NATO chief demands greater efforts in Afghanistan

The head of NATO urged member states on Thursday to step up their efforts to train and equip Afghan forces, warning that inaction would have serious consequences.

Bratislava: The head of NATO urged member states on Thursday to step up their efforts to train and equip Afghan forces, warning that inaction would have serious consequences.
NATO Secretary-General Anders Fogh Rasmussen was speaking before a meeting with alliance Defence Ministers in Bratislava on a new approach against the widening Taliban insurgency.

President Barack Obama is still considering a call from the top US and NATO commander in Afghanistan, General Stanley McChrystal, for tens of thousands more soldiers.

"We all have to achieve more in training and equipping the Afghan security forces," Rasmussen told a security conference before the ministers` meeting in the Slovak capital, which is not expected to announce decisions on troop levels.

"We need other international actors to redouble their efforts to help with reconstruction and development. We have to do more today if we want to be able to do less tomorrow."

Rasmussen said NATO, which wants Afghan security forces eventually to take over defence tasks, had a mission which was vital for the security of the region and of NATO states.

"I am well aware that there is an increasing number of people who are asking if the cost of our engagement in Afghanistan is too high," he said, referring to waning public support for the NATO effort in many countries.

"To these people, I want to say very clearly and unambiguously that the cost of inactivity would be far higher."

Security risks

Rasmussen said Afghanistan would become a training ground for al Qaeda if NATO withdrew, putting pressure on nuclear-armed Pakistan and spreading instability through Central Asia.

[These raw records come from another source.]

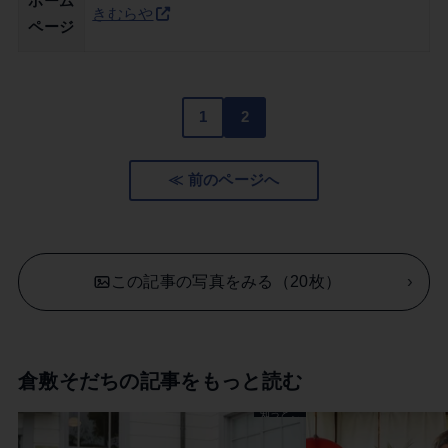
ホーム
きむらや
ページ
1
2
≪ 前のページへ
この記事の写真をみる（20枚）
倉敷そだちの記事をもっと読む
知っとこ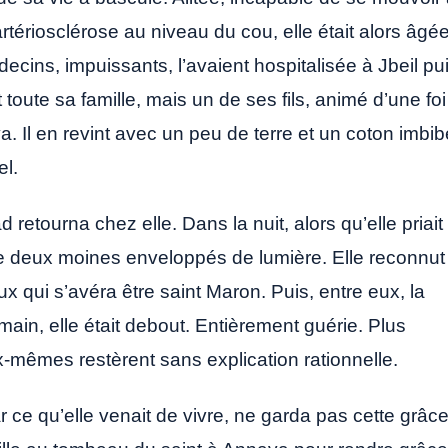
ériosclérose au niveau du cou, elle était alors âgé
cins, impuissants, l’avaient hospitalisée à Jbeil pu
 toute sa famille, mais un de ses fils, animé d’une foi
a. Il en revint avec un peu de terre et un coton imbib
el.
 retourna chez elle. Dans la nuit, alors qu’elle priait
elle deux moines enveloppés de lumière. Elle reconnut
x qui s’avéra être saint Maron. Puis, entre eux, la
ain, elle était debout. Entièrement guérie. Plus
-mêmes restèrent sans explication rationnelle.
e qu’elle venait de vivre, ne garda pas cette grâc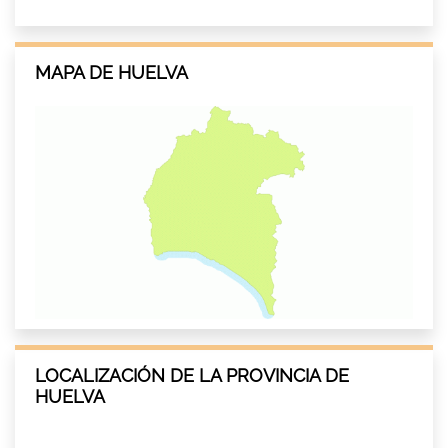
MAPA DE HUELVA
LOCALIZACIÓN DE LA PROVINCIA DE
HUELVA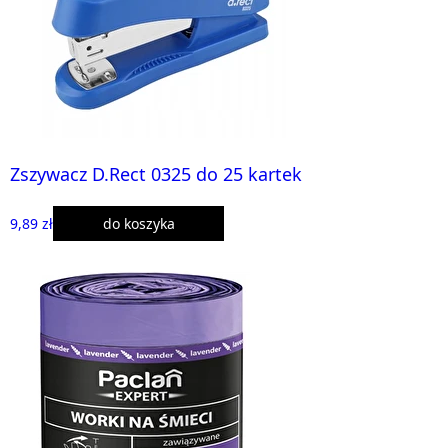
Zszywacz D.Rect 0325 do 25 kartek
9,89 zł
do koszyka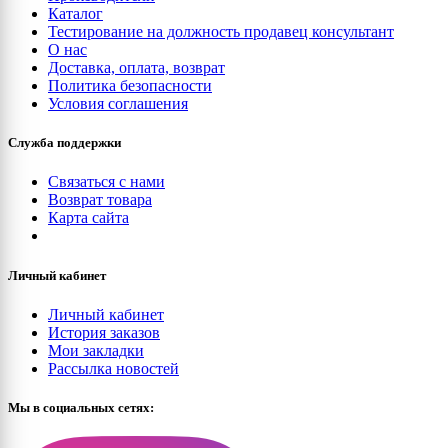
Каталог
Тестирование на должность продавец консультант
О нас
Доставка, оплата, возврат
Политика безопасности
Условия соглашения
Служба поддержки
Связаться с нами
Возврат товара
Карта сайта
Личный кабинет
Личный кабинет
История заказов
Мои закладки
Рассылка новостей
Мы в социальных сетях: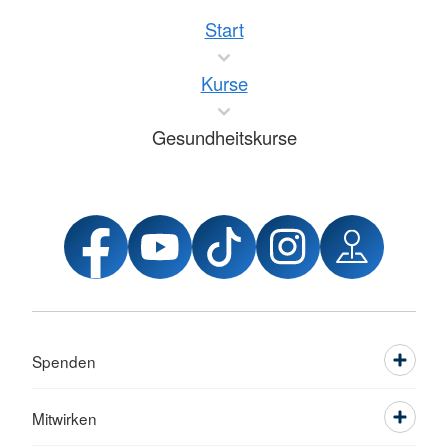
Start
Kurse
Gesundheitskurse
Spenden
Mitwirken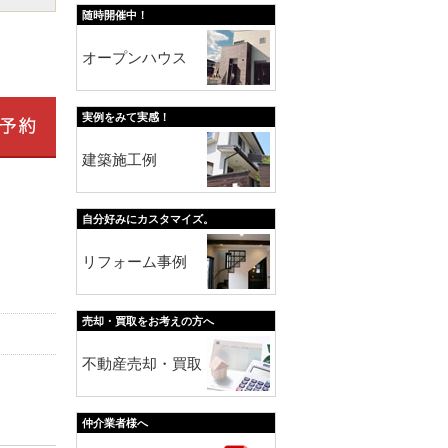
随時開催中！
オープンハウス
実例をみて実感！
建築施工例
自分好みにカスタマイズ。
リフォーム事例
売却・買取をお考えの方へ
不動産売却・買取
仲介業者様へ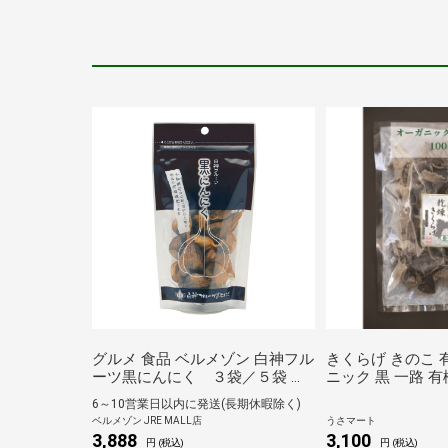
グルメ 食品 ベルメゾン 白神フル
きくらげ きのこ 
ーツ黒にんにく ３袋／５袋 ３
ニック 黒 一路 
点セット
黒100g
6～10営業日以内に発送(長期休暇除く)
ベルメゾン JRE MALL店
うさマート
3,888
3,100
円 (税込)
円 (税込)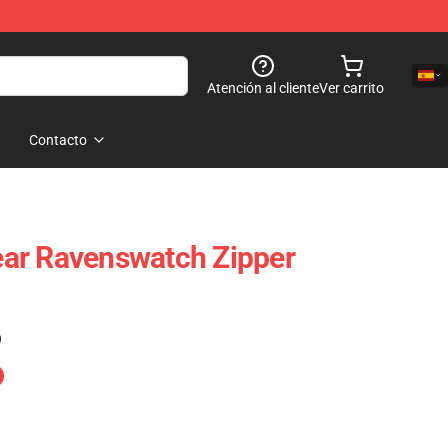
Atención al cliente
Ver carrito
Contacto
ar Ravenswatch Zipper
)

"And it would only be a matter of time until we here in Europe would feel the consequences of all of that," he said.

Rasmussen said this week he hoped the NATO ministers would endorse a counter-insurgency strategy advocated by McChrystal, for which he said there was broad backing.

But diplomats say most European countries are reluctant to send more troops because of hostile public opinion over rising casualties and Washington would have to contribute heavily to any troop increase, despite waning US public support.

There are already 65,000 US troops in Afghanistan and another 39,000 from allied nations.

US Defence Secretary Robert Gates said on his way to the meeting that would tell Obama first, rather than NATO Defence Ministers, whether he will recommend sending more troops. Gates gave no indication what his recommendation would be.

Obama said on Wednesday he could reach a decision on his new Afghan war strategy before the outcome of an Afghan election run-off on November 7.

Afghan President Hamid Karzai removed a stumbling block to Obama`s decision when he agreed on Tuesday to a second round of voting after many of his votes in the August Presidential Election were thrown out as fraudulent.